* _Spatial annotation records_
◆ ◆ ◆ ◆ ◆ ◆ ◆

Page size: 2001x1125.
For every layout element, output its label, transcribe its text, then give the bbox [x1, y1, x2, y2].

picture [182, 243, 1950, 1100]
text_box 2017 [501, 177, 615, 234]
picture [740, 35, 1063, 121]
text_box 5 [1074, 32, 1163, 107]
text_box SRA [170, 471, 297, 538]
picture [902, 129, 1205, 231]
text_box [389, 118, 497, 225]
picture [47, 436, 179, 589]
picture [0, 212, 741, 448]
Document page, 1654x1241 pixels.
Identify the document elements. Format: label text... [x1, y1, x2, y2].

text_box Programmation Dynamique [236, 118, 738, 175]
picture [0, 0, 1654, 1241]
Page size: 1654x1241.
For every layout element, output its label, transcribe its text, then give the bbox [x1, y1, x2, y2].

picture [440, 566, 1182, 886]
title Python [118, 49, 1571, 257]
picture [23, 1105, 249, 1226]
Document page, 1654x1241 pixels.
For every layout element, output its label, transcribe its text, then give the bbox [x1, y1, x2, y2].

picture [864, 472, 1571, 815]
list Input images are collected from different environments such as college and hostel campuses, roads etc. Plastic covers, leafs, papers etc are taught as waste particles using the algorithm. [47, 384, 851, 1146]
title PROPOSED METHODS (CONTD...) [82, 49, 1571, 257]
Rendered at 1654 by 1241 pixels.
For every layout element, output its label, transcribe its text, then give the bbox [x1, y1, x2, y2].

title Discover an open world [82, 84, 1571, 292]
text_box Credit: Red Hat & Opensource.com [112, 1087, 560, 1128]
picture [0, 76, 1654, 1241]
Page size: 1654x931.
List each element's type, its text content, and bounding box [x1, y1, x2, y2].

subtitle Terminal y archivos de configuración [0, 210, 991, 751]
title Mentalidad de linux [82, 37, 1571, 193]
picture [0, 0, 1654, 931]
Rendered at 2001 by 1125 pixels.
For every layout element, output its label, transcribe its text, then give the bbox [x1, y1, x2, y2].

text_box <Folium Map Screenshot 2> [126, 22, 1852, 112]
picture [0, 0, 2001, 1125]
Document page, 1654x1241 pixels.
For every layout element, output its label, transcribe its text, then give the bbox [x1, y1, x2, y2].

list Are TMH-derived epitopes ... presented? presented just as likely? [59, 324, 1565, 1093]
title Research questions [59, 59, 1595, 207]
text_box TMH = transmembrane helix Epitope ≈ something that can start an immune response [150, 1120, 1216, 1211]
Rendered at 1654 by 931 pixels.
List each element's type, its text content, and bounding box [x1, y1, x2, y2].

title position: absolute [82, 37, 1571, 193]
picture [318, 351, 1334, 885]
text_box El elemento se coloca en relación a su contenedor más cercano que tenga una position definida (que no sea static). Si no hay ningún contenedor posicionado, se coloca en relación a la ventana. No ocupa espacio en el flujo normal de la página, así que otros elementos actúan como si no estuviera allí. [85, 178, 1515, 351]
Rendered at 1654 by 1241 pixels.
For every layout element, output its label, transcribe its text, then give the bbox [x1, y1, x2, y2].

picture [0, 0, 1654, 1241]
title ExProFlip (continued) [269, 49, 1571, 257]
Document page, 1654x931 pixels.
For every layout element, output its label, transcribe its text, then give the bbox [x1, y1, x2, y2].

◆ ◆ ◆ ◆ ◆ ◆ ◆

* _What is required_
Format every line of the records above as a numbered list, skipping the blank lines.

* _Task response_
1. Page size: 2001x1125.
2. For every layout element, output its label, transcribe its text, then give the bbox [x1, y1, x2, y2].
3. picture [182, 243, 1950, 1100]
4. text_box 2017 [501, 177, 615, 234]
5. picture [740, 35, 1063, 121]
6. text_box 5 [1074, 32, 1163, 107]
7. text_box SRA [170, 471, 297, 538]
8. picture [902, 129, 1205, 231]
9. text_box [389, 118, 497, 225]
10. picture [47, 436, 179, 589]
11. picture [0, 212, 741, 448]
12. Document page, 1654x1241 pixels.
13. Identify the document elements. Format: label text... [x1, y1, x2, y2].
14. text_box Programmation Dynamique [236, 118, 738, 175]
15. picture [0, 0, 1654, 1241]
16. Page size: 1654x1241.
17. For every layout element, output its label, transcribe its text, then give the bbox [x1, y1, x2, y2].
18. picture [440, 566, 1182, 886]
19. title Python [118, 49, 1571, 257]
20. picture [23, 1105, 249, 1226]
21. Document page, 1654x1241 pixels.
22. For every layout element, output its label, transcribe its text, then give the bbox [x1, y1, x2, y2].
23. picture [864, 472, 1571, 815]
24. list Input images are collected from different environments such as college and hostel campuses, roads etc. Plastic covers, leafs, papers etc are taught as waste particles using the algorithm. [47, 384, 851, 1146]
25. title PROPOSED METHODS (CONTD...) [82, 49, 1571, 257]
26. Rendered at 1654 by 1241 pixels.
27. For every layout element, output its label, transcribe its text, then give the bbox [x1, y1, x2, y2].
28. title Discover an open world [82, 84, 1571, 292]
29. text_box Credit: Red Hat & Opensource.com [112, 1087, 560, 1128]
30. picture [0, 76, 1654, 1241]
31. Page size: 1654x931.
32. List each element's type, its text content, and bounding box [x1, y1, x2, y2].
33. subtitle Terminal y archivos de configuración [0, 210, 991, 751]
34. title Mentalidad de linux [82, 37, 1571, 193]
35. picture [0, 0, 1654, 931]
36. Rendered at 2001 by 1125 pixels.
37. For every layout element, output its label, transcribe its text, then give the bbox [x1, y1, x2, y2].
38. text_box <Folium Map Screenshot 2> [126, 22, 1852, 112]
39. picture [0, 0, 2001, 1125]
40. Document page, 1654x1241 pixels.
41. For every layout element, output its label, transcribe its text, then give the bbox [x1, y1, x2, y2].
42. list Are TMH-derived epitopes ... presented? presented just as likely? [59, 324, 1565, 1093]
43. title Research questions [59, 59, 1595, 207]
44. text_box TMH = transmembrane helix Epitope ≈ something that can start an immune response [150, 1120, 1216, 1211]
45. Rendered at 1654 by 931 pixels.
46. List each element's type, its text content, and bounding box [x1, y1, x2, y2].
47. title position: absolute [82, 37, 1571, 193]
48. picture [318, 351, 1334, 885]
49. text_box El elemento se coloca en relación a su contenedor más cercano que tenga una position definida (que no sea static). Si no hay ningún contenedor posicionado, se coloca en relación a la ventana. No ocupa espacio en el flujo normal de la página, así que otros elementos actúan como si no estuviera allí. [85, 178, 1515, 351]
50. Rendered at 1654 by 1241 pixels.
51. For every layout element, output its label, transcribe its text, then give the bbox [x1, y1, x2, y2].
52. picture [0, 0, 1654, 1241]
53. title ExProFlip (continued) [269, 49, 1571, 257]
54. Document page, 1654x931 pixels.
55. For every layout element, output its label, transcribe its text, then give the bbox [x1, y1, x2, y2].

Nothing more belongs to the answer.